Sunday 20 May 2012

Meaningful 2

Walrus' parents took him shopping today.  They must have gone to every big box store you can name.  Now he's exhausted and I'm grumpy since I don't get to see him.  Why do they think he needs to come on these errands?

Anyways, since I'm on my own tonight, I'm going to get philosophical.
I had to research a 'leader' for school and I chose Viktor Frankl.  If you've read '7 Habits of Highly Effective People' you'll know who he is.  He was a brain surgeon in Vienna before he was sent to a concentration camp in 1942.  He spent the next four years in concentration camps.  He worked as a doctor in the camps, and organized a suicide watch to keep an eye on fellow prisoners.   He developed a new theory on human behavior and wrote a manuscript about it on scraps of paper.  He gave lectures on his new theory to imaginary audiences.  Basically, he decided that even in the most terrible circumstances, no one could control his thoughts, or take away his ability to choose his response.  There's some line in 7HHEP about the prisoners being more free than the guards...

I should explain that I was getting fed up with everybody telling me to be positive all the time (My former best friend told me I was too negative and ended our friendship.  At the time I had bronchitis and was preparing a slideshow for the memorial service for a friend.  This is a subject I take very personally)  I think our culture believes in positive thinking to the point where sad people get blamed for being sad, for being weak...
We're not allowed to be sad, ever.  Maybe for grieving, for a little while.
Here's the video about it, says it better than I can.
http://vimeo.com/13676989

Sometimes you're sad because life sucks.  That simple.

I think for me, positive thinking didn't work, because I couldn't wish my problems away, but putting myself in charge did.  I could recognize that I was in a bad situation, and decide how I was going to react.

I repeat, I put my self in charge of my own life.  Took me so long to figure that one out, and I sometimes need to remind myself.
Funny thing, my mom's said it to me my whole life: "You can't control others' behavior.  You can only control yourself."

So, Viktor Frankl.  I read his book Man's Search for Meaning and it had quite an impact on me.  I recommend it, but here's the short version:

He was also a  psychiatrist, and his theory is that people aren't unhappy because of repressed childhood traumas or whatever Freud's thing is, but because they don't have meaning in their life RIGHT NOW.


Viktor Frankl’s Guide to Finding Meaning in Life
1. Creating a work or doing a deed.

2. Experiencing something [nature, culture]

      or encountering someone [love]

3. By the attitude we take towards unavoidable suffering


So simple.  People want to work, to love somebody and to appreciate beauty.   Some people focus on just one, some people need all of those.

And then there's number three, and this is where a lot of self-help books don't go.  If you have to suffer, do it with as much courage and dignity as you can.  If you can find a reason to go on living, you probably understand more about life than any of us.  Look at my friend George with his brain tumour.
We're all going to die, or lose somebody close to us.  We're all going to suffer.
And I needed to hear that sometimes things are going to suck, and if happiness seems far away, that doesn't mean life is pointless.

I am not saying that if you've never had a boyfriend (or girlfriend), then you should suffer in quiet dignity.  I don't think that at all. (Nor am I comparing it to being in a concentration camp....)

I was depressed a few years ago.  I went to counselling.  It cost a lot of money and I'm not sure she told me anything new, but I really just needed someone to talk to.  Maybe I'll write another post on what we talked about.

I cried so many tears about my lack of romance- the worst kind of wretched hopeless crying.
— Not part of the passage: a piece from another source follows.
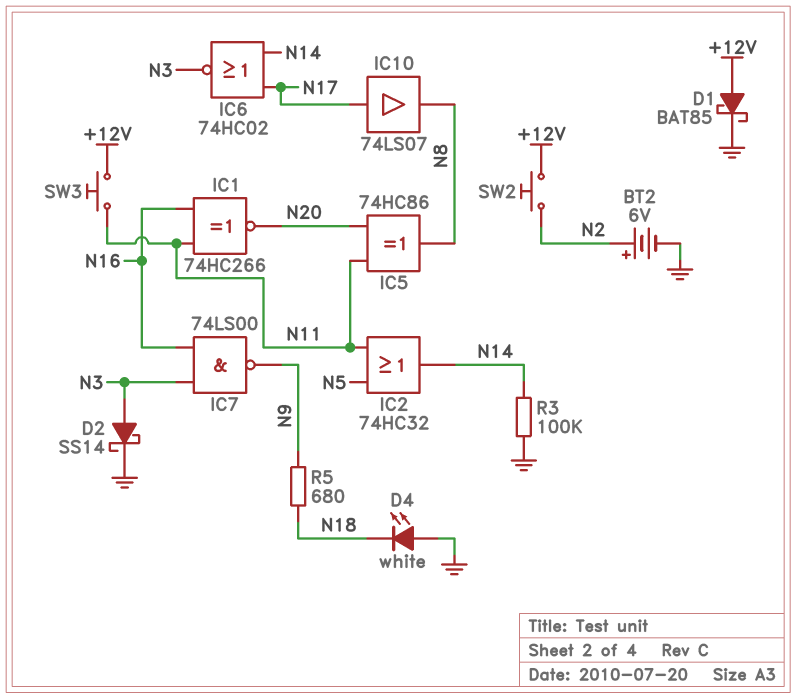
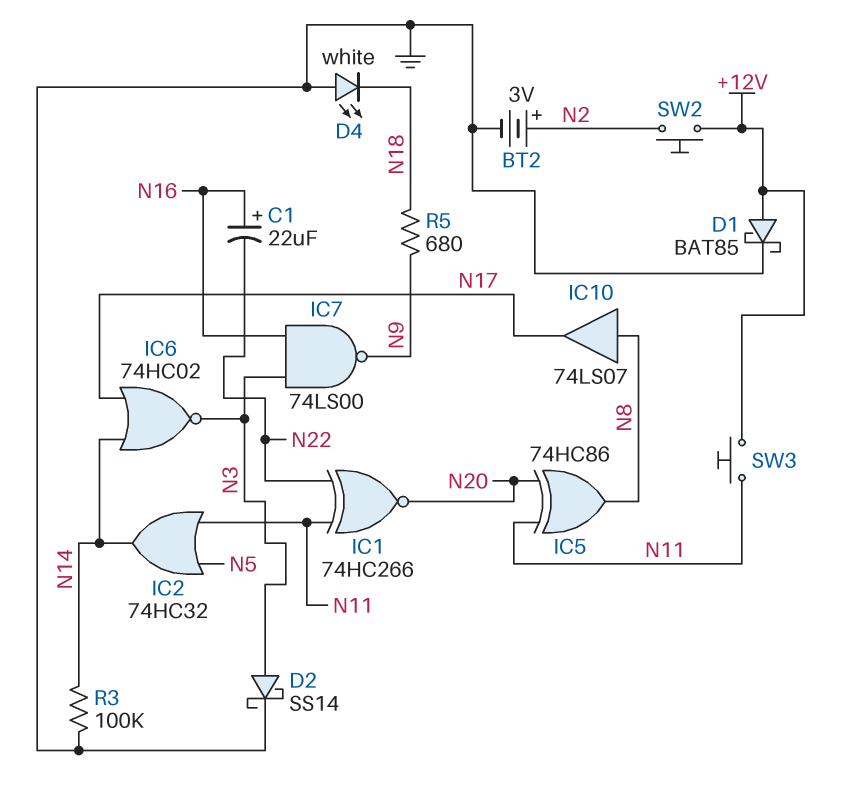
BT2: 6V (plus N2, minus GND) -> 3V (plus N2, minus GND)
C1: none -> 22uF (plus N16, minus N22)
IC1: XNOR 74HC266 (in N11, in N16, out N20) -> XNOR 74HC266 (in N11, in N22, out N20)
IC10: buffer 74LS07 (in N17, out N8) -> buffer 74LS07 (in N8, out N17)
I was convinced there was something wrong with me but I couldn't see what it was.  So that only made it worse- I seemed nice enough to myself, but obviously everybody else saw something different, something flawed and I would never be able to work on changing myself because I didn't know what the problem was.... It broke my heart.  More than just being alone.  I started to doubt myself, dislike myself.

Maybe I shouldn't give advice.  But I think it's okay to be sad about it.  I'm still sad for the things I've missed out on, the fun I could have had, and the mistakes I should have made already....

I think all you can do is make sure you have meaning in your life, work on making your life the way you want, find a cause you believe in and advocate for it....

Meanwhile,  you are still going to be sad, but I think you can put limits on it. Did you ever feel jealous of happy couples?  I have, and I don't want to begrudge other people their happiness.

I don't think you should keep your sadness to yourself all the time so as not to burden people; I think you should take care of yourself and talk about it to a sympathetic ear if you have someone you trust.  Or blog it to the world!

Anyways, I'll get off my high horse now.  Date stroke patients!  Barrel of laughs!
If you're depressed you should seek help.  I don't regret going to counselling- it helped me a lot.  But I had to fight depression myself; she just coached me through it.  Once you decide to be in control of your emotions, set goals, take chances...you're on your way out of it.